Für die Diskussion um die soziale Gerechtigkeit der Regierungs-Sparpläne, die jüngst durch eine kontrovers diskutierte Studie des DIW weiter entfacht wurde (siehe Die Niedriglohnpolitik frisst die Mitte), liefern Wilkinson und Pickett Gegenargumente gegen die Überzeugung, dass sich der Reichtum der Bessergestellten, die durch Steuererleichterungen weiter entlastet werden, auch günstig auf die Ärmeren verteilen würde. Der sogenannte "trickle down effekt" hat sich nicht realisiert. Mit dieser Erkenntnis schaltet sich nun jemand in die Diskussion ein, von dem man es vorderhand so nicht erwartet hätte, Thomas Fricke, "Chefökonom" der Financial Times Deutschland.

In seiner aktuellen Kolumne interpretiert Fricke den "trickle down effekt" als "bessere Leistungsanreize" und stellt ihnen den "grotesk hohen Preis" gegenüber, den Länder, die dieser "irrigen Idealisierung" folgen, insbesondere die USA, zu zahlen hätten. Und hält den Vertretern dieser Anschaung Beispiele entgegen, wie man es offensichtlich besser machen kann:

"Politisch relevant ist, dass die negativen Folgen selbst den Vorteil hoher Pro-Kopf-Einkommen wettzumachen scheinen. Immerhin sind die Amerikaner im Schnitt reicher als andere, haben aber trotzdem mehr Probleme. Das ist teuer. Kein Land muss so viel Geld mobilisieren, um seine Krankheiten zu kurieren. Zudem sind Menschen in egalitäreren Ländern offenbar innovativer. Pro Kopf wird in nordischen Ländern an Patenten ein Vielfaches von dem angemeldet, was die USA verzeichnen, wo mangels Sozialvertrauens auch die Bereitschaft geringer ist, etwas für das Allgemeingut Umwelt zu tun - die Recyclingquote ist in Skandinavien ebenfalls höher."

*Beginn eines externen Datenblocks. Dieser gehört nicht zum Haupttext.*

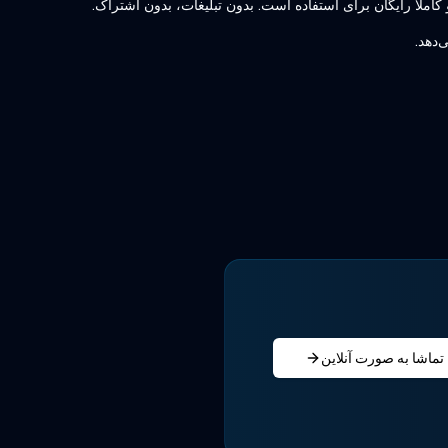
تماشا به صورت آنلاین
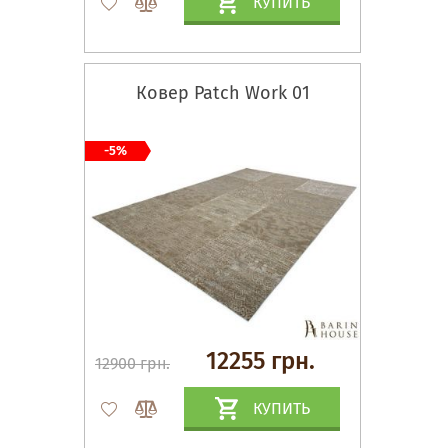
КУПИТЬ
Ковер Patch Work 01
-5%
12255 грн.
12900 грн.
КУПИТЬ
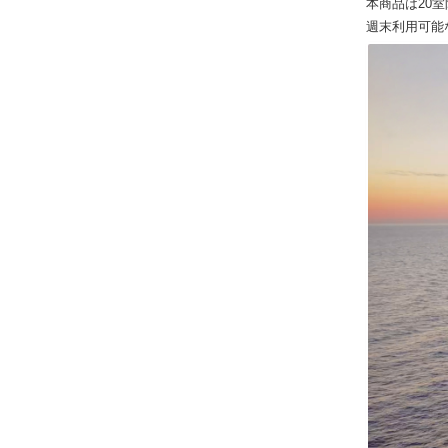
本商品は20
週末利用可能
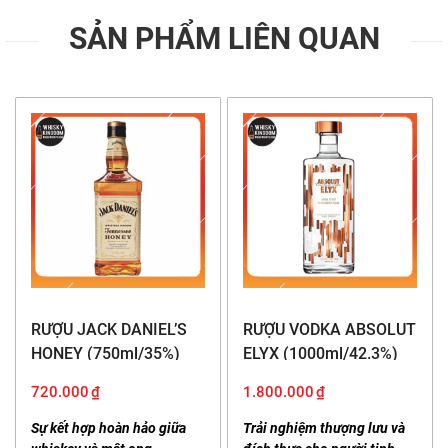
SẢN PHẨM LIÊN QUAN
RƯỢU JACK DANIEL’S
RƯỢU VODKA ABSOLUT
HONEY (750ml/35%)
ELYX (1000ml/42.3%)
720.000
₫
1.800.000
₫
Sự kết hợp hoàn hảo giữa
Trải nghiệm thượng lưu và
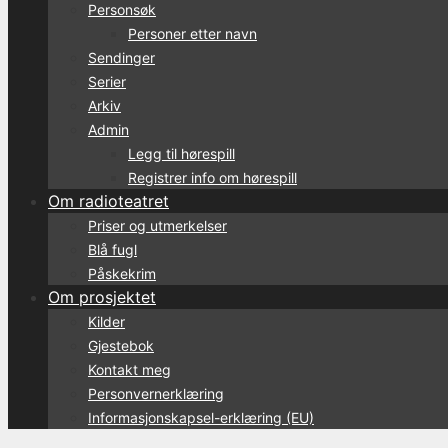
Personsøk
Personer etter navn
Sendinger
Serier
Arkiv
Admin
Legg til hørespill
Registrer info om hørespill
Om radioteatret
Priser og utmerkelser
Blå fugl
Påskekrim
Om prosjektet
Kilder
Gjestebok
Kontakt meg
Personvernerklæring
Informasjonskapsel-erklæring (EU)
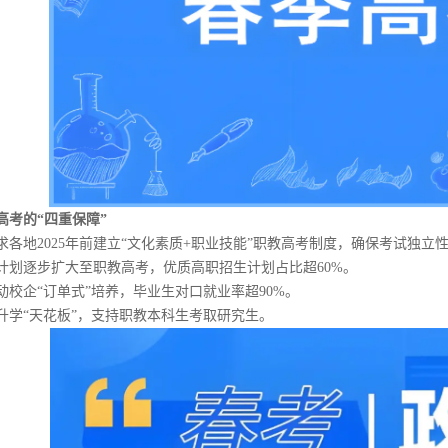
高考的“四重保障”
各地2025年前建立“文化素质+职业技能”职教高考制度，确保考试独立
计划逐步扩大至职教高考，优质高职招生计划占比超60%。
校企“订单式”培养，毕业生对口就业率超90%。
升学“天花板”，支持职教本科生考取研究生。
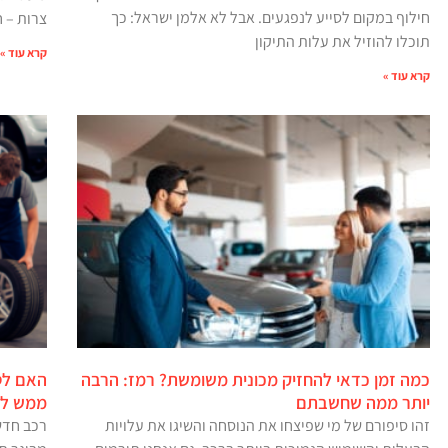
חילוף במקום לסייע לנפגעים. אבל לא אלמן ישראל: כך
צרות – ח
תוכלו להוזיל את עלות התיקון
קרא עוד »
קרא עוד »
כמה זמן כדאי להחזיק מכונית משומשת? רמז: הרבה
האם לט
יותר ממה שחשבתם
ממש ל
זהו סיפורם של מי שפיצחו את הנוסחה והשיגו את עלויות
רכב חדש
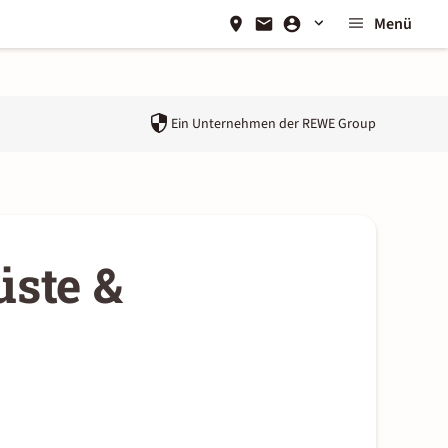
Menü
Ein Unternehmen der
REWE Group
üste &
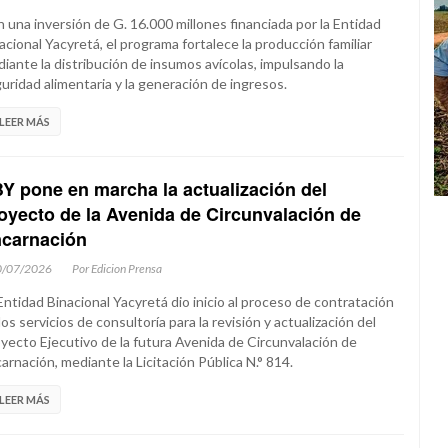
 una inversión de G. 16.000 millones financiada por la Entidad
acional Yacyretá, el programa fortalece la producción familiar
iante la distribución de insumos avícolas, impulsando la
uridad alimentaria y la generación de ingresos.
LEER MÁS
Y pone en marcha la actualización del
oyecto de la Avenida de Circunvalación de
carnación
0/07/2026
Por Edicion Prensa
Entidad Binacional Yacyretá dio inicio al proceso de contratación
los servicios de consultoría para la revisión y actualización del
yecto Ejecutivo de la futura Avenida de Circunvalación de
arnación, mediante la Licitación Pública N.° 814.
LEER MÁS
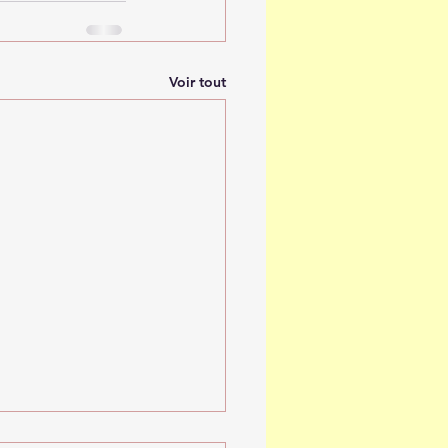
Voir tout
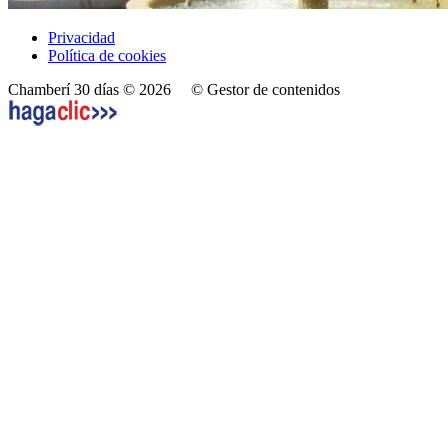
Privacidad
Política de cookies
Chamberí 30 días © 2026
© Gestor de contenidos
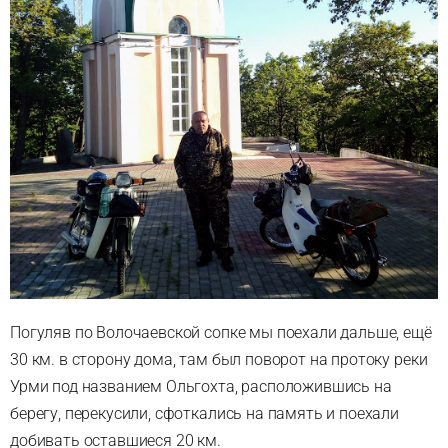
Погуляв по Волочаевской сопке мы поехали дальше, ещё
30 км. в сторону дома, там был поворот на протоку реки
Урми под названием Ольгохта, расположившись на
берегу, перекусили, сфоткались на память и поехали
добивать оставшиеся 20 км.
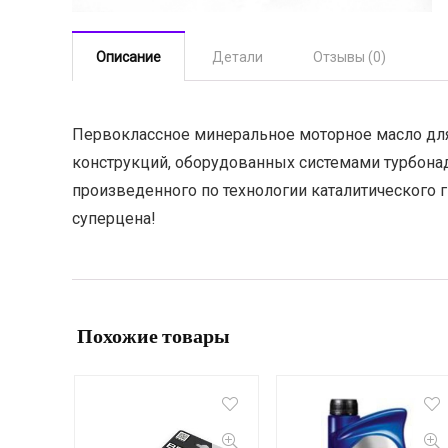
Описание
Детали
Отзывы (0)
Первоклассное минеральное моторное масло для
конструкций, оборудованных системами турбонад
произведенного по технологии каталитического 
суперцена!
Похожие товары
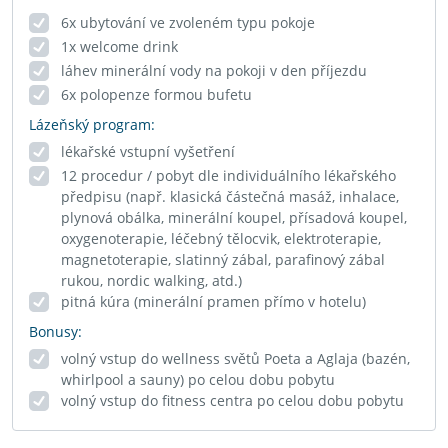
6x ubytování ve zvoleném typu pokoje
1x welcome drink
láhev minerální vody na pokoji v den příjezdu
6x polopenze formou bufetu
Lázeňský program:
lékařské vstupní vyšetření
12 procedur / pobyt dle individuálního lékařského
předpisu (např. klasická částečná masáž, inhalace,
plynová obálka, minerální koupel, přísadová koupel,
oxygenoterapie, léčebný tělocvik, elektroterapie,
magnetoterapie, slatinný zábal, parafinový zábal
rukou, nordic walking, atd.)
pitná kúra (minerální pramen přímo v hotelu)
Bonusy:
volný vstup do wellness světů Poeta a Aglaja (bazén,
whirlpool a sauny) po celou dobu pobytu
volný vstup do fitness centra po celou dobu pobytu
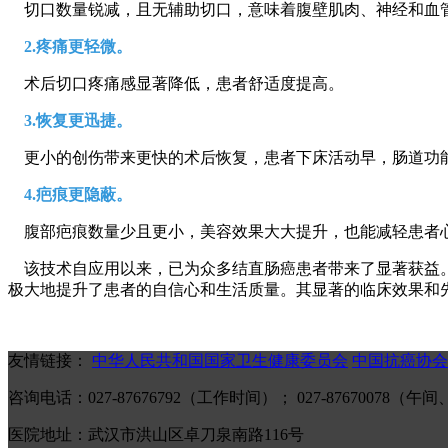
切口数量锐减，且无辅助切口，意味着腹壁肌肉、神经和血
2.疼痛更轻微。
术后切口疼痛感显著降低，患者舒适度提高。
3.恢复更迅捷。
更小的创伤带来更快的术后恢复，患者下床活动早，肠道功
4.疤痕更隐蔽。
腹部疤痕数量少且更小，美容效果大大提升，也能减轻患者
该技术自应用以来，已为众多结直肠癌患者带来了显著获益。
极大地提升了患者的自信心和生活质量。其显著的临床效果和
友情链接：
中华人民共和国国家卫生健康委员会
中国抗癌协会
咨询电话：027-87676792（工作时间）； 027-87670078
医院地址：武汉市洪山区卓刀泉南路116号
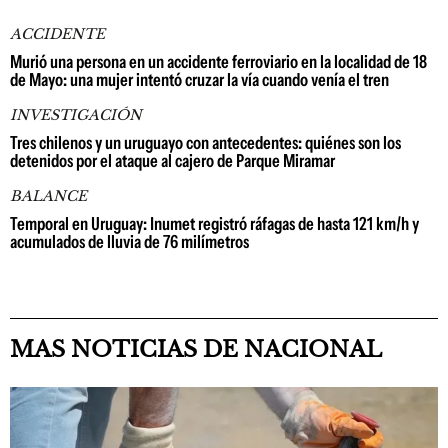
ACCIDENTE
Murió una persona en un accidente ferroviario en la localidad de 18
de Mayo: una mujer intentó cruzar la vía cuando venía el tren
INVESTIGACIÓN
Tres chilenos y un uruguayo con antecedentes: quiénes son los
detenidos por el ataque al cajero de Parque Miramar
BALANCE
Temporal en Uruguay: Inumet registró ráfagas de hasta 121 km/h y
acumulados de lluvia de 76 milímetros
MAS NOTICIAS DE NACIONAL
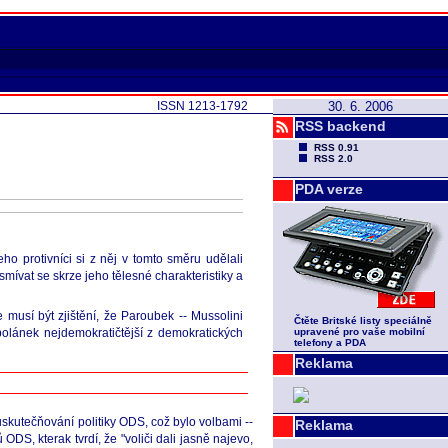
ISSN 1213-1792
30. 6. 2006
RSS backend
RSS 0.91
RSS 2.0
PDA verze
eho protivníci si z něj v tomto směru udělali
ysmívat se skrze jeho tělesné charakteristiky a
musí být zjištění, že Paroubek -- Mussolini
Čtěte Britské listy speciálně
polánek nejdemokratičtější z demokratických
upravené pro vaše mobilní
telefony a PDA
Reklama
skutečňování politiky ODS, což bylo volbami --
Reklama
ODS, kterak tvrdí, že "voliči dali jasně najevo,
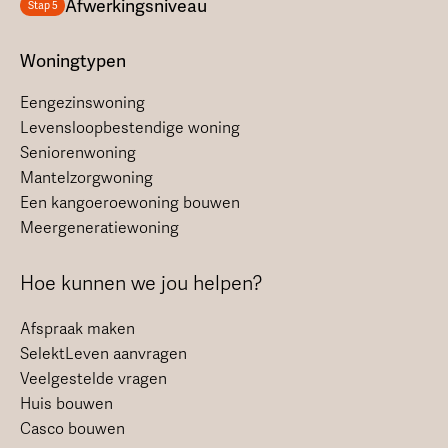
Afwerkingsniveau
Stap 5
Woningtypen
Eengezinswoning
Levensloopbestendige woning
Seniorenwoning
Mantelzorgwoning
Een kangoeroewoning bouwen
Meergeneratiewoning
Hoe kunnen we jou helpen?
Afspraak maken
SelektLeven aanvragen
Veelgestelde vragen
Huis bouwen
Casco bouwen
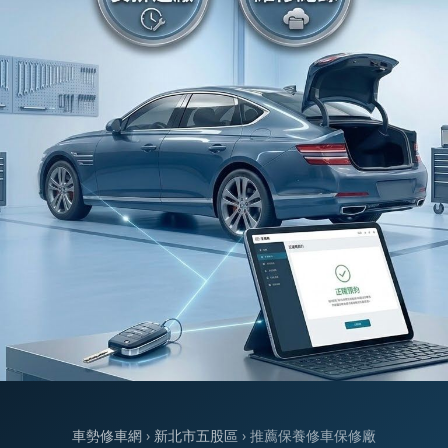
車勢修車網
›
新北市五股區
› 推薦保養修車保修廠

Seine Schlüsse aus den Erkenntnissen Wilkinsons und Pickerts spitzt Fricke letztendlich auf die deutschen Verhältnisse zu. Auch wenn Deutschland, was das Einkommensgefälle betrifft, einen Mittelplatz belegt, so wäre es doch gut, legt Fricke nahe, sich an den gesünderen Vorbildländer in Nordeuropa zu orientieren und nicht an amerikanischen Verhältnissen. Man müsse wirtschaftspolitische Maßnahmen dahingehend prüfen, ob sie das Gefälle erhöhen und damit mehr Schaden verursachen.

Dabei hat Fricke insbesondere die Niedriglohnjobs im Blick: Es erscheine "ökonomisch fraglich, ob es - im wahren Sinne - gesund wäre, noch mehr Niedriglohnjobs zu schaffen: wenn so zwar der ein oder andere Job geschaffen wird, dafür aber die Lebenserwartung sinkt, mehr Säuglinge sterben und bald nur noch psychische Problemfälle durchs Land laufen. Da könnte es per saldo lohnen, das Geld in bessere Jobs zu stecken."

Zu höheren Spitzensteuersätzen schweigt Fricke. Aber dazu schwingen sich ja selbst in der Union schon einige Flügel auf.